Les tensions géopolitiques ralentissent ou rendent impossibles des discussions indispensables. La gouvernance mondiale est l'affaire de tous : on a besoin de la Chine.

Comment définiriez-vous les résultats atteints cette année par le Forum ? 

Multiplier les discussions, même sans déboucher sur des résultats immédiats, donne forme aux négociations de demain. Nous aboutissons également à des initiatives plus concrètes aux résultats tangibles, comme la task force sur la taxation internationale, dirigée par Laurence Tubiana sous une supervision France-Kenya (qui avait été annoncée en juin). On espère ainsi arriver à des décisions sur la taxation internationale des transactions financières, une taxation du secteur maritime, des billets d’avion… Le forum œuvre aussi à assécher les financements privés vers les centrales à charbon, en préparant une session qui se tiendra à la COP, sachant que le travail sur les subventions publiques a déjà été mené. 
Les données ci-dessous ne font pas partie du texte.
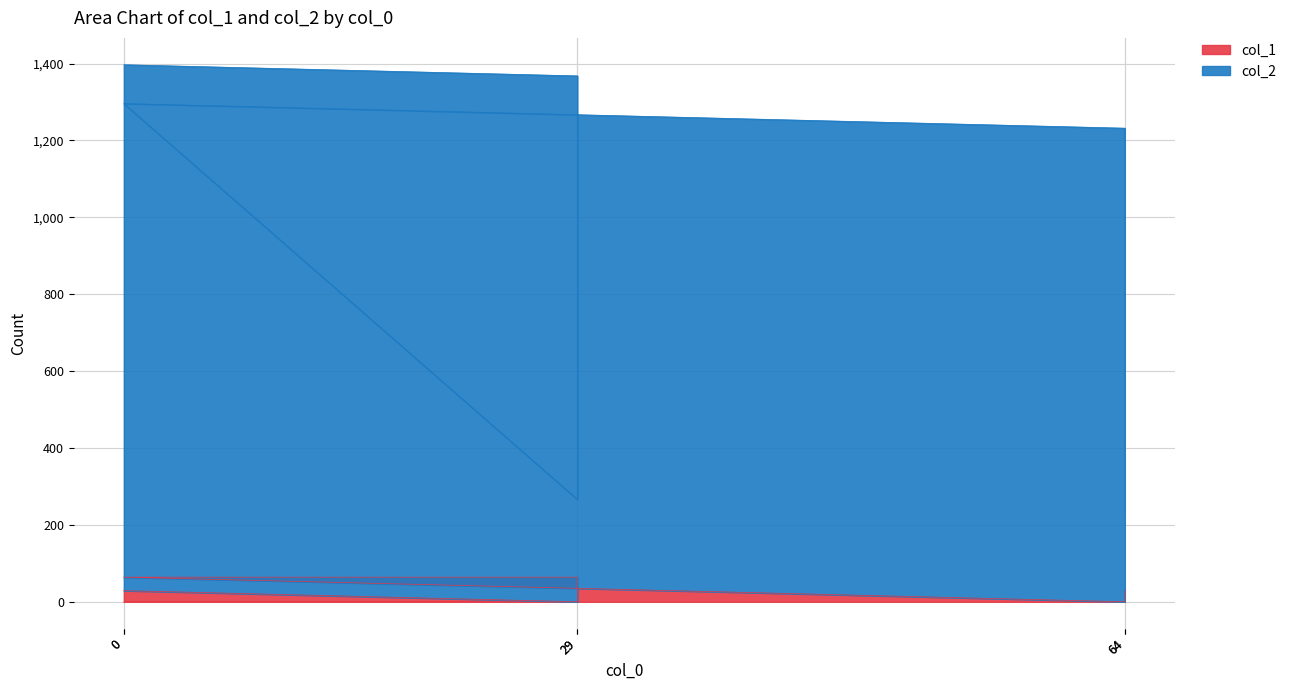

What is the difference between the maximum and second lowest values in the col_1 series?

64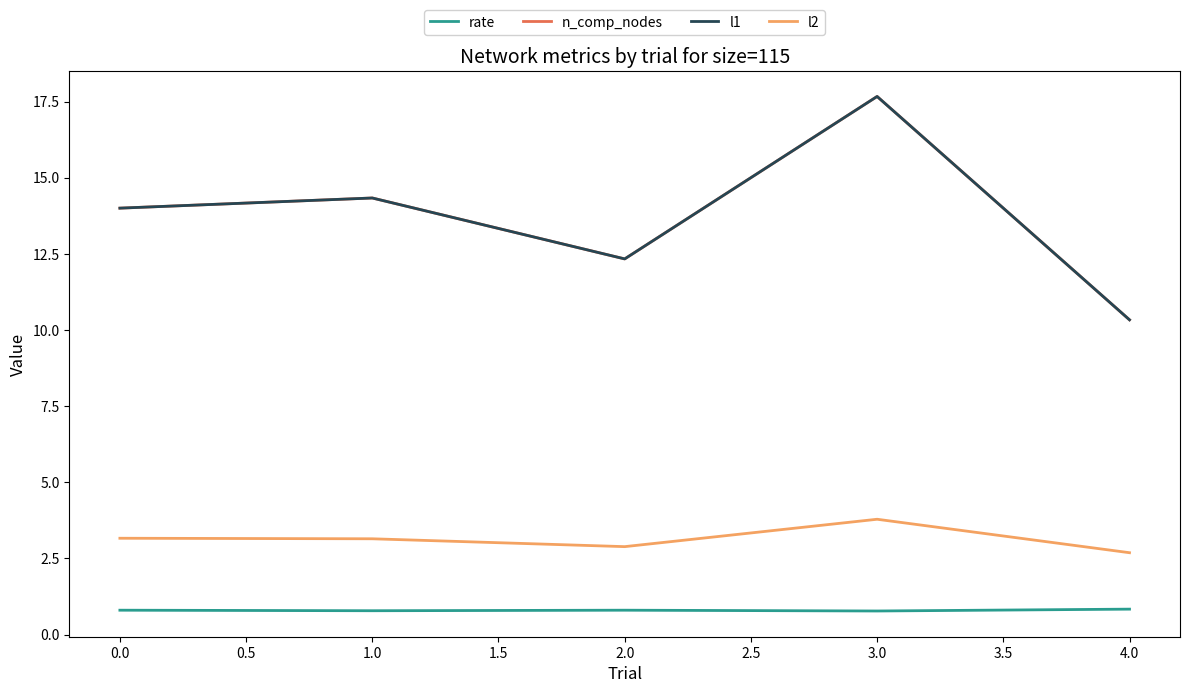

Is this an area chart (filled region under the line)?

No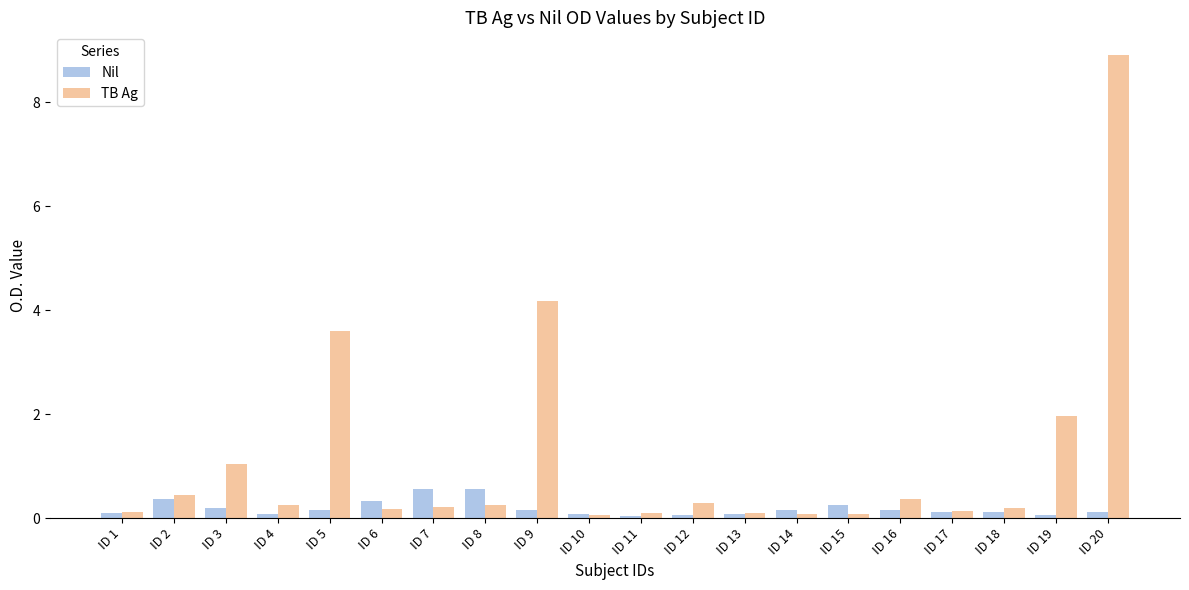

What is the difference between the highest and lowest values at ID 2?

0.1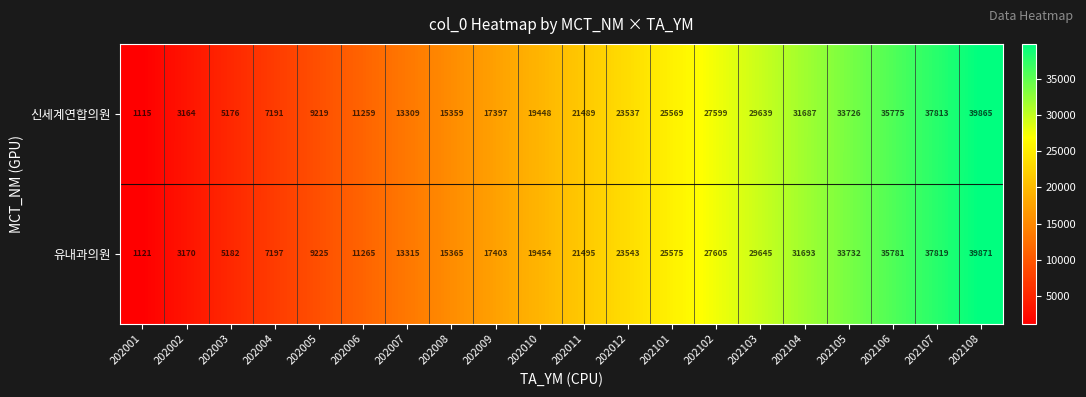

List the series in order of their overall mean, lowest first.

신세계연합의원, 유내과의원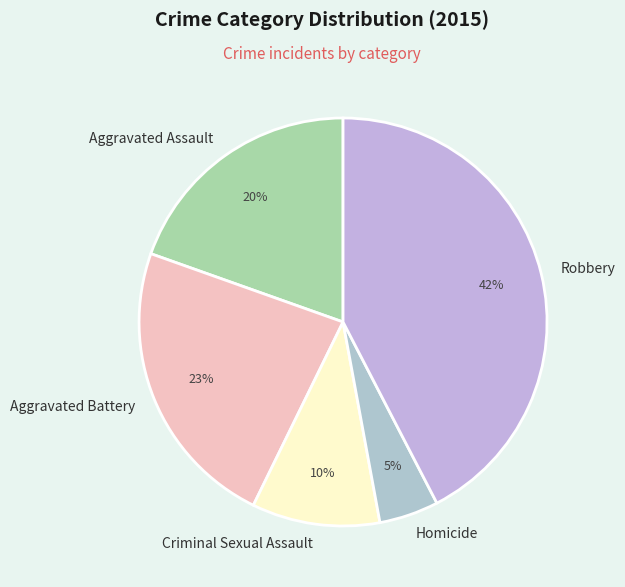

True or false: Aggravated Assault accounts for 20% of the total.

True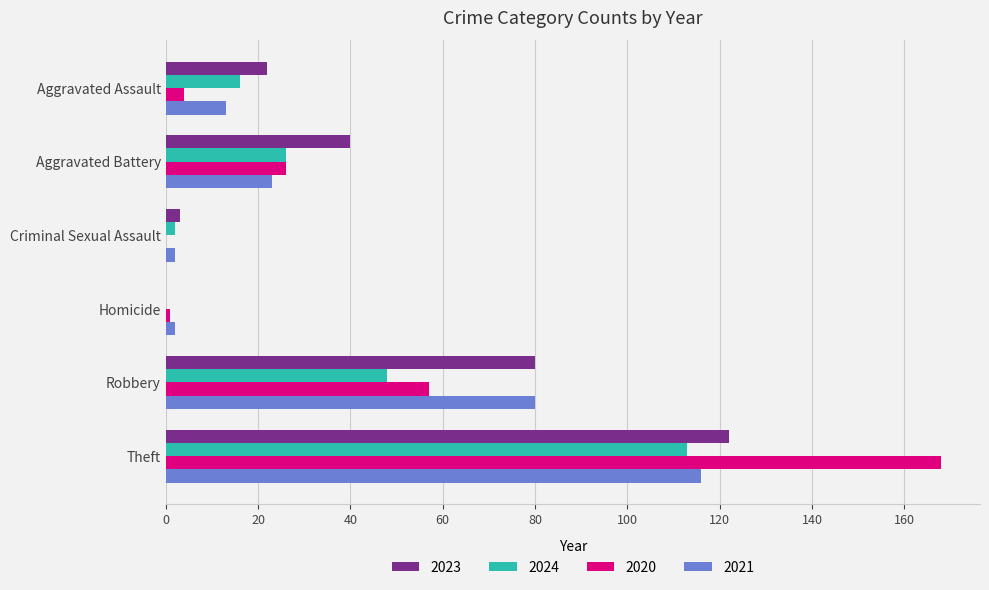

What are all the series names shown in the legend?

2023, 2024, 2020, 2021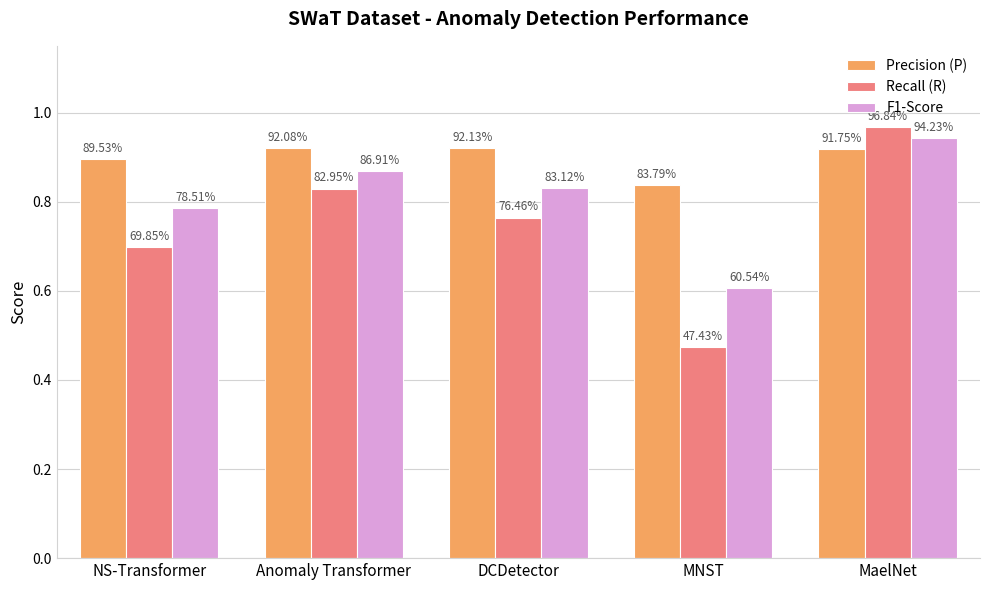

At how many categories does at least one series exceed 0?

5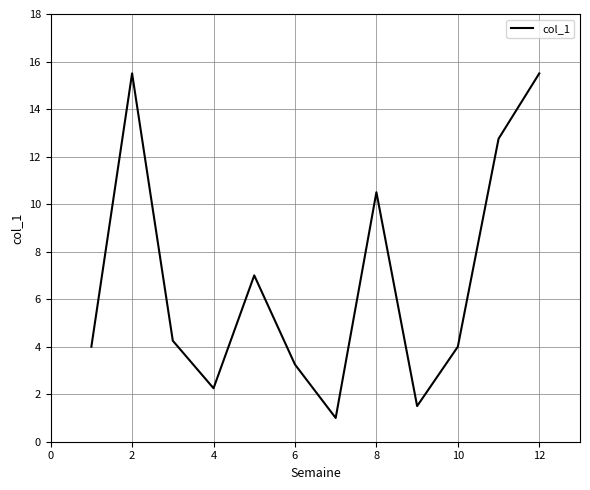

What is the difference between the maximum and minimum values?

14.5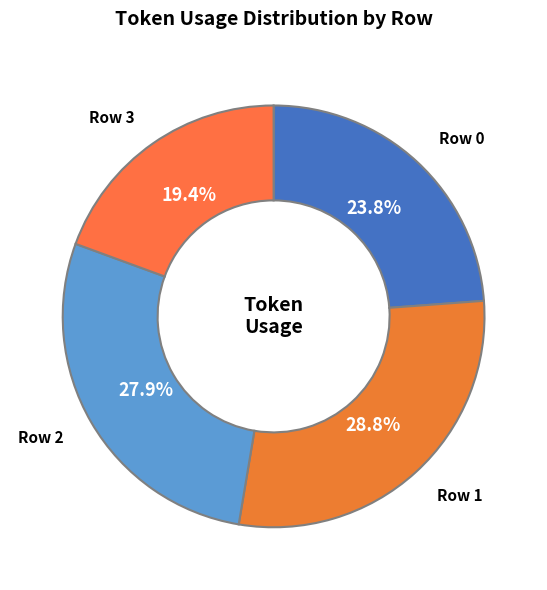

Rank the categories by value from lowest to highest.

Row 3, Row 0, Row 2, Row 1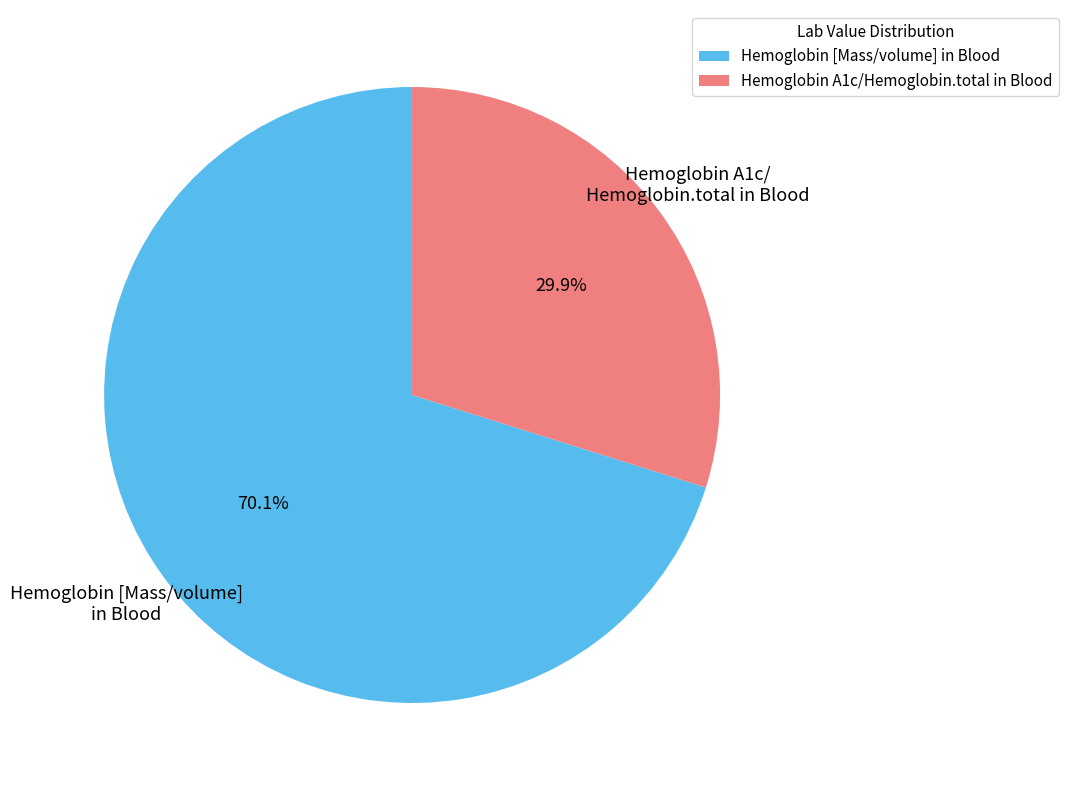

Rank the categories by value from highest to lowest.

Hemoglobin [Mass/volume] in Blood, Hemoglobin A1c/Hemoglobin.total in Blood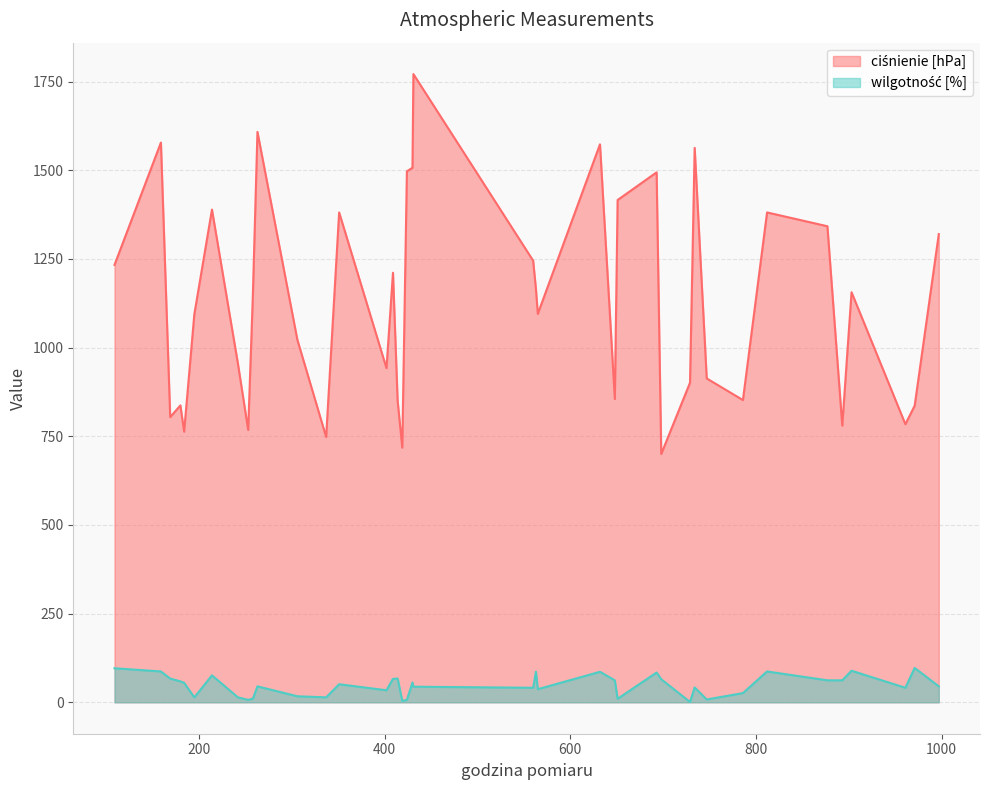

How many data points in wilgotność [%] are less than 51?

20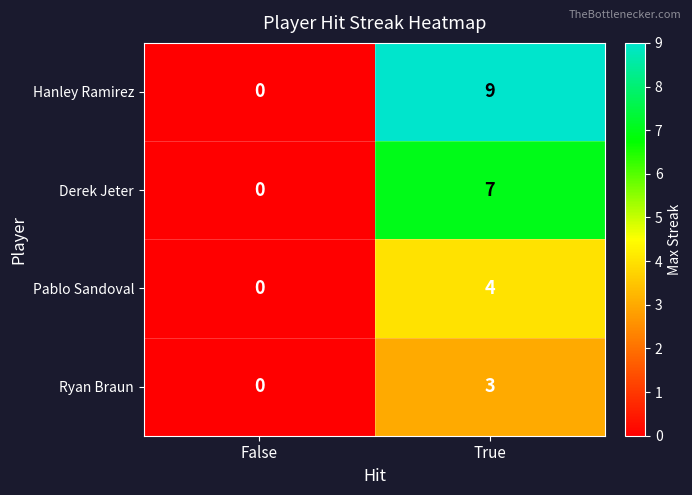

List the series in order of their peak value, lowest first.

Ryan Braun, Pablo Sandoval, Derek Jeter, Hanley Ramirez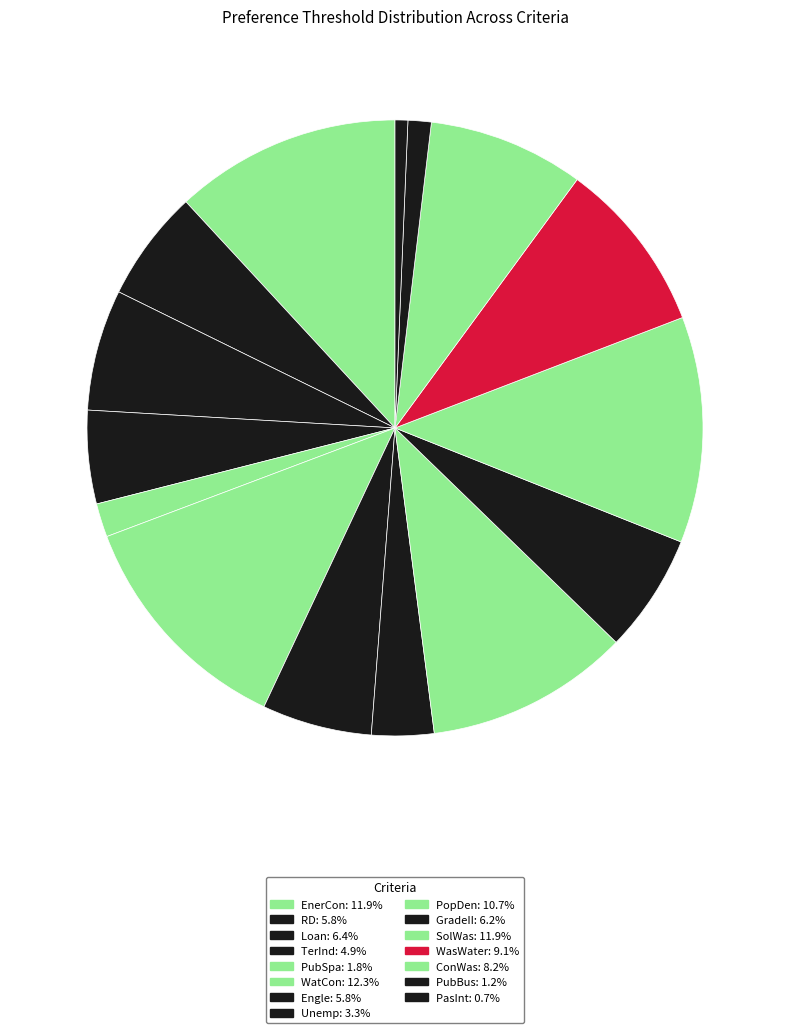

Count the number of slices in the pie.

15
Quel est l’avenir du forum, les autres initiatives ou autres perspectives ouvertes pour l’année prochaine ?

Le Forum serait presque victime de son succès : de plus en plus de personnes veulent y participer, au point qu’on a dû passer à un système sur invitations (et non plus un système entièrement ouvert comme autrefois). Un phénomène de forum "off" se lit aussi, avec de multiples événements qui choisissent de se tenir à Paris à ce moment, même s’il faut veiller à la cohérence entre la ligne officielle du Forum et les initiatives spontanées, on voit bien combien la dynamique de l’effet de réseau est fructueuse. 

En 2024, la France sera au cœur de l’actualité [avec] les JO de juillet, le 80e anniversaire du Débarquement de Normandie, le sommet sur la Francophonie …

La prochaine édition sera pleine de défis : en 2024, la France sera au cœur de l’actualité mais avec une mise en concurrence de tous les grands rendez-vous que sont les JO de juillet, le 80e anniversaire du Débarquement de Normandie, le sommet sur la Francophonie… Face à ces synergies utiles mais en même temps, au risque d’une saturation médiatique et calendaire, je suis confiant : le Forum saura trouver sa place pour remplir sa mission d’intérêt général.